«No temas, pequeño rebaño, porque vuestro Padre ha tenido a bien daros el Reino» (Lc 12,32).
¿Un pequeño rebaño? Si tenemos en cuenta el número de católicos a nivel mundial, las cifras abarcan cientas de millones de personas como pertenecientes a la Iglesia católica. Desde ese punto de vista, sería un «gran rebaño». Sin embargo, si lo miramos más de cerca y tenemos en cuenta que muchos bautizados no se esfuerzan por vivir una vida católica verdaderamente comprometida, el rebaño se reduce significativamente. Por desgracia, parece que se vuelve cada vez más pequeño a causa del olvido de Dios y la mundanización de nuestra Iglesia. Así pues, a fin de cuentas, puede tratarse de un «pequeño rebaño», en comparación con el llamado universal dirigido a todos los hombres sin excepción.
A este pequeño rebaño no le resulta fácil defenderse de la corriente del mundo. Debe ser capaz de decir «no» a las seducciones que le presenta. Debe ser capaz de separarse de todo aquello que pone en peligro su fe. A veces se sentirá como un forastero, porque, a causa de su fe, no podrá ni querrá unirse a lo que es habitual en el mundo.

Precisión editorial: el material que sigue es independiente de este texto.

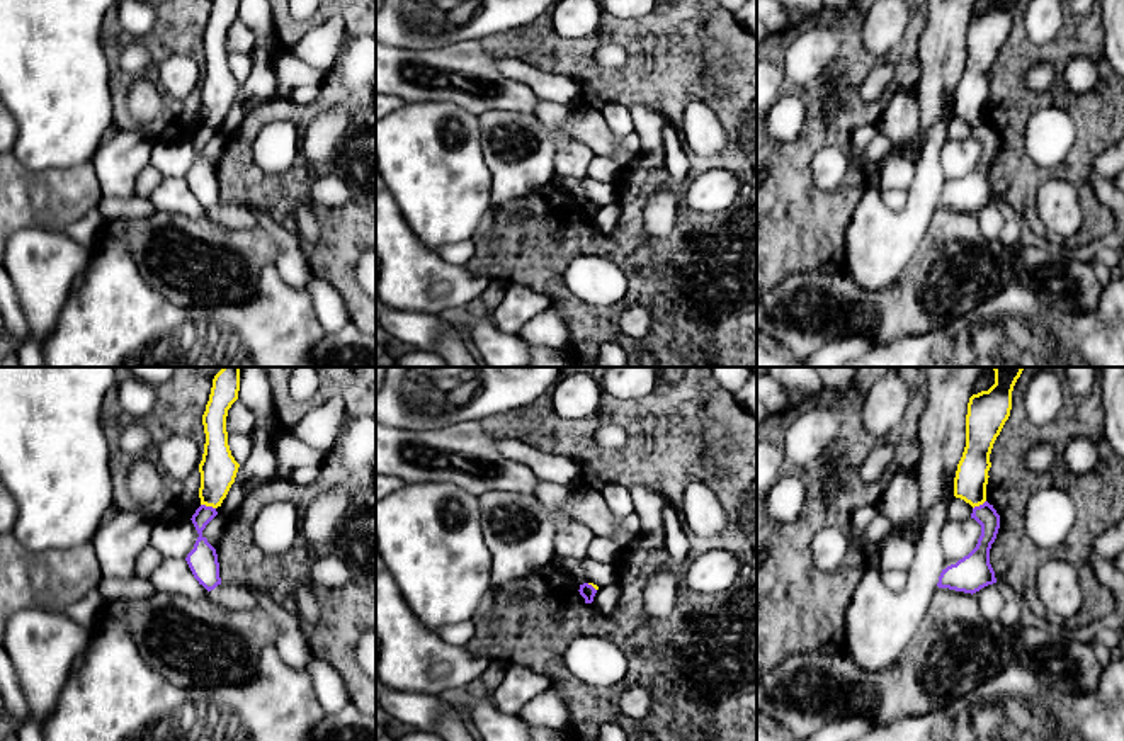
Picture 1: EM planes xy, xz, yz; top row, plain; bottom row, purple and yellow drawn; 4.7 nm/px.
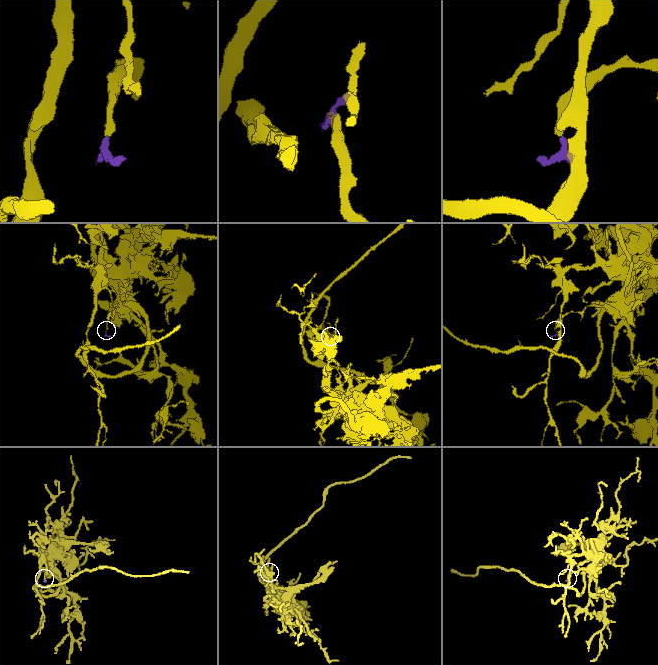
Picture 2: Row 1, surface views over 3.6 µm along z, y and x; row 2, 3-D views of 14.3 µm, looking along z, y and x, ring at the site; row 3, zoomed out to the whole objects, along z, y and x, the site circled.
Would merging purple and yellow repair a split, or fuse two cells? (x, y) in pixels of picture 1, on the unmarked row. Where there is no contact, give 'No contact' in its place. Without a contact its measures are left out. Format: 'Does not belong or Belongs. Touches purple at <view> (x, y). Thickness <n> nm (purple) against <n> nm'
Does not belong. Touches purple at xy (208, 126). Thickness 140 nm (purple) against 180 nm

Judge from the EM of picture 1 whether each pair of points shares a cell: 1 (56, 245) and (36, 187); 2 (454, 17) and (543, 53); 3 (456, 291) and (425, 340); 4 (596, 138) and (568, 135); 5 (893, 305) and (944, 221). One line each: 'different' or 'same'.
1: different
2: different
3: different
4: same
5: same

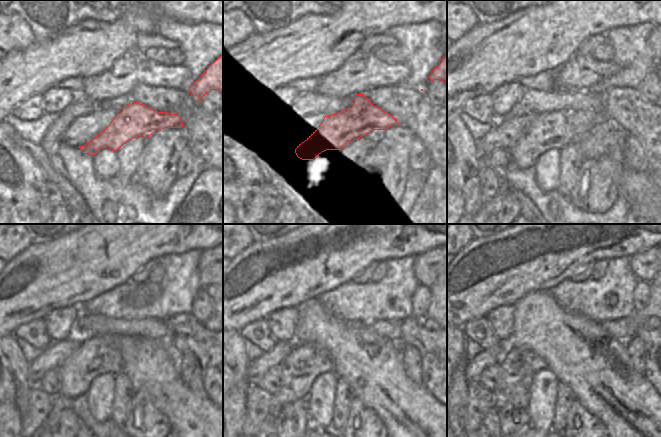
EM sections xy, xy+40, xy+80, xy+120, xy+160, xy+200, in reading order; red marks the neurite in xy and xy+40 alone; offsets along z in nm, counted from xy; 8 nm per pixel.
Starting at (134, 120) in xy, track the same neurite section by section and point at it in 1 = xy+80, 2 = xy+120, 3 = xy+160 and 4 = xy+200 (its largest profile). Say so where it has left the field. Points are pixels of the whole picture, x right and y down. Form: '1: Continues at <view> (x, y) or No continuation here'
1: Continues at xy+80 (550, 130)
2: Continues at xy+120 (96, 355)
3: Continues at xy+160 (305, 362)
4: Continues at xy+200 (517, 367)

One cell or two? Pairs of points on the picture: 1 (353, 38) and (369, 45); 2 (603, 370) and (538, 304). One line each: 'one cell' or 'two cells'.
1: two cells
2: one cell

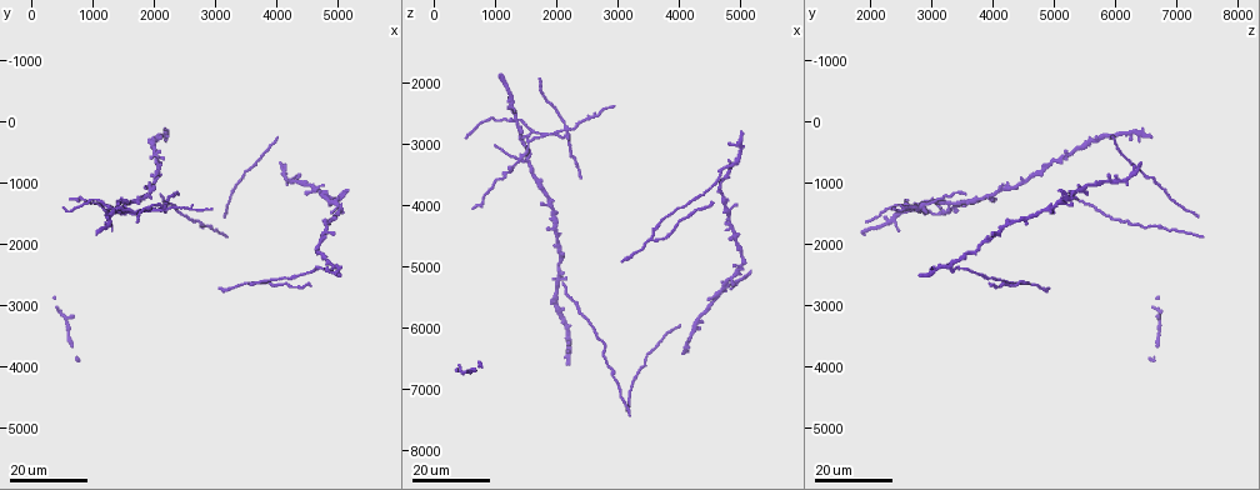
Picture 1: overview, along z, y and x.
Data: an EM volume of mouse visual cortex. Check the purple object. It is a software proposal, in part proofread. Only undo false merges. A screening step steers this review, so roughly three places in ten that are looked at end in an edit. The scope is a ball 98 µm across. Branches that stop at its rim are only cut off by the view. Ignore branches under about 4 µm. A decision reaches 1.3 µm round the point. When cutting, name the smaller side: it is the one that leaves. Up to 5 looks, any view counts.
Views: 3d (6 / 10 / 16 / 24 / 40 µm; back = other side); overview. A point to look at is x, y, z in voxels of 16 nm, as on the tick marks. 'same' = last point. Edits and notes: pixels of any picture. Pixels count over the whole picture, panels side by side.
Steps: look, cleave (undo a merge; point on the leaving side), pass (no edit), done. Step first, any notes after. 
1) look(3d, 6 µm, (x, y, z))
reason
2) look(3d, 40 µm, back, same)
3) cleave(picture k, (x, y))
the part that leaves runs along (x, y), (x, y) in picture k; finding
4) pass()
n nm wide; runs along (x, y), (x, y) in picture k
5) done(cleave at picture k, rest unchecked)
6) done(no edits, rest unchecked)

Es un «pequeño rebaño», al que, no obstante, se le ha dado la promesa del verdadero Reino, que no consiste en oro o plata, ni en falsa admiración ni en necia vanidad. En lugar de ello, concede alegría y paz al alma. Ésta se adorna con el verdadero oro del amor a Dios y vive en la verdad. De su íntima unión con Dios surge el verdadero amor al prójimo como una maravillosa flor. Nuestro Padre nunca cesa de colmar de su bondad al alma en la que ha establecido su Reino y para el cual Él mismo la ha preparado.
El «pequeño rebaño» puede sufrir burlas y desprecio por parte de aquellos que aún no se han encontrado con el Reino de Dios o que lo han perdido. Pero la promesa del Padre permanece, y esa es su alegría y fortaleza.